Die Rede ist von Familie Scholz. Christin und Stefan leben mit ihrer 15 Monate alten Tochter Mia in einer kleinen Wohnung in Brandenburg. Auf den ersten Blick sieht man eine normale kleine Familie. Schaut man allerdings genauer in die Gesichter der jungen Eltern wird deutlich, dass die drei von großen Sorgen heimgesucht werden. Und was für welche! Scholzens leben am absoluten Existenzminimum, müssen jeden Penny fünfmal umdrehen und am besten noch halbieren. Dabei ist ihre Armut weder auf Faulheit noch Verschwendung zurückzuführen. Im Gegenteil: Familienvater Stefan arbeitet Vollzeit, ackert jeden Tag neun Stunden in einem Paketunternehmen und bekommt dabei gerade einmal 850 Euro netto im Monat! Viel zu wenig, um eine Familie zu ernähren. Seine Frau Christin kann leider nichts mit in die Lohntüte werfen: nach einem tragischen Todesfall in der Familie und einer Fehlgeburt befindet sich die 25jährige in Therapie. Die Familie ist dringend auf Unterstützung vom Staat angewiesen. Und genau da liegt das Problem: aufgrund einer fehlerhaften Berechnung zahlt das Jobcenter den jungen Eltern viel zu wenig. So wenig, dass nicht einmal die monatlichen Ausgaben gedeckt werden können. Das Produkt sind bereits jetzt hohe Schulden.

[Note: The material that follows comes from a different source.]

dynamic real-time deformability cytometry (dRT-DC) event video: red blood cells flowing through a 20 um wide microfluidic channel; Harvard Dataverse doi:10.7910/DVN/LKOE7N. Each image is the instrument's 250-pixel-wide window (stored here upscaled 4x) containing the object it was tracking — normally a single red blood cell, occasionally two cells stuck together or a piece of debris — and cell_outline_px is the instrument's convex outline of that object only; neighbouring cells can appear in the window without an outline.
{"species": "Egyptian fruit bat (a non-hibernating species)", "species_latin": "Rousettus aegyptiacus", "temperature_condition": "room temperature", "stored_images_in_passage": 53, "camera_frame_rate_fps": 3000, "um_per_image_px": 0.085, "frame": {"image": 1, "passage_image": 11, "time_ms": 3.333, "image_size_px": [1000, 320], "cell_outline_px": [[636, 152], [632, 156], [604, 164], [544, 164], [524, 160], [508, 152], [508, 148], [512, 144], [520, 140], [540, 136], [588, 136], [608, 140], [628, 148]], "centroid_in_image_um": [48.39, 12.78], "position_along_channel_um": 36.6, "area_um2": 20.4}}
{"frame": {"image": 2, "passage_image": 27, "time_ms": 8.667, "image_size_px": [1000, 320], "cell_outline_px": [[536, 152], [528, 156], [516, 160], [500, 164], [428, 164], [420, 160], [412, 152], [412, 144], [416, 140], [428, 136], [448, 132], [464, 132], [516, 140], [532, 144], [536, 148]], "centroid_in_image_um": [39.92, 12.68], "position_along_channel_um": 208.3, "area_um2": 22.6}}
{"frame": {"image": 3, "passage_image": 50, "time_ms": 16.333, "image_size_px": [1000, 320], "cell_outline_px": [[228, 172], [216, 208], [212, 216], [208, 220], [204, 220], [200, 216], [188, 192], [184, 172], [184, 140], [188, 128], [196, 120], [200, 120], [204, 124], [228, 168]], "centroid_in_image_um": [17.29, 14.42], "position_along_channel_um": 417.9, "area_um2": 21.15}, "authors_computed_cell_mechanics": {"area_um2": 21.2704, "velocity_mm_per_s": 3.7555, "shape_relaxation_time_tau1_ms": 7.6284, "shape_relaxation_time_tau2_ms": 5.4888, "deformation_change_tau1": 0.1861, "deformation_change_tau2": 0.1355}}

Wenn Kinder von sozialer Ungerechtigkeit betroffen sind, kennt Mutter und "Anwältin der Armen" Helena Nichts! Durch hartnäckige Verhandlungen mit dem Jobcenter konnte sie eine sofortige Auszahlung und eine Neuberechnung der Leistungen erreichen. Christin, Stefan und die kleine Mia können endlich wieder hoffnungsvoll in die Zukunft schauen!